**What is needed:** Without the pictures, write the listing out again exactly as it appears.

####

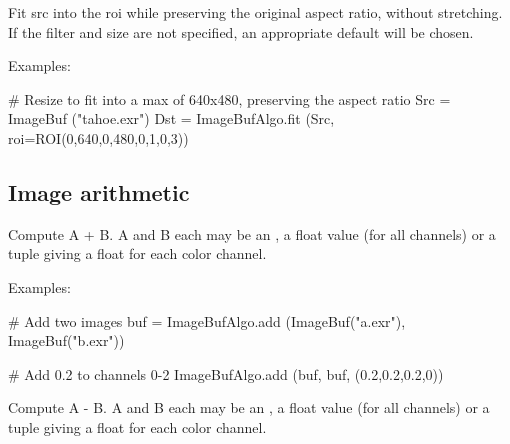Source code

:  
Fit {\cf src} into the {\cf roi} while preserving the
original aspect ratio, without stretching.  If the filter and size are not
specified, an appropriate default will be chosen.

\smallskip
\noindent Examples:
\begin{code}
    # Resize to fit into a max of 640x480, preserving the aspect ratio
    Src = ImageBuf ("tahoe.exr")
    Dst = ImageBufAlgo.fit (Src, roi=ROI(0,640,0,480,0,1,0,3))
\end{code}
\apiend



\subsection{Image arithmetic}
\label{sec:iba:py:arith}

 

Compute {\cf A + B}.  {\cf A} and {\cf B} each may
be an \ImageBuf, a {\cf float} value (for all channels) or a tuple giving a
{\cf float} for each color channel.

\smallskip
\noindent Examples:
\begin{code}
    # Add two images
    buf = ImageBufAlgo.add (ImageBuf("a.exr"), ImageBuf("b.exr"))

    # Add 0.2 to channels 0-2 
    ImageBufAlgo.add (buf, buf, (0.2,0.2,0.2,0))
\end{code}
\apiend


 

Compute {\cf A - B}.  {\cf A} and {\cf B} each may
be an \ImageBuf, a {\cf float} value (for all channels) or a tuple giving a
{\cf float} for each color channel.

####

**Result below:**
Source code

:  
Fit {\cf src} into the {\cf roi} while preserving the
original aspect ratio, without stretching.  If the filter and size are not
specified, an appropriate default will be chosen.

\smallskip
\noindent Examples:
\begin{code}
    # Resize to fit into a max of 640x480, preserving the aspect ratio
    Src = ImageBuf ("tahoe.exr")
    Dst = ImageBufAlgo.fit (Src, roi=ROI(0,640,0,480,0,1,0,3))
\end{code}
\apiend



\subsection{Image arithmetic}
\label{sec:iba:py:arith}

 

Compute {\cf A + B}.  {\cf A} and {\cf B} each may
be an \ImageBuf, a {\cf float} value (for all channels) or a tuple giving a
{\cf float} for each color channel.

\smallskip
\noindent Examples:
\begin{code}
    # Add two images
    buf = ImageBufAlgo.add (ImageBuf("a.exr"), ImageBuf("b.exr"))

    # Add 0.2 to channels 0-2 
    ImageBufAlgo.add (buf, buf, (0.2,0.2,0.2,0))
\end{code}
\apiend


 

Compute {\cf A - B}.  {\cf A} and {\cf B} each may
be an \ImageBuf, a {\cf float} value (for all channels) or a tuple giving a
{\cf float} for each color channel.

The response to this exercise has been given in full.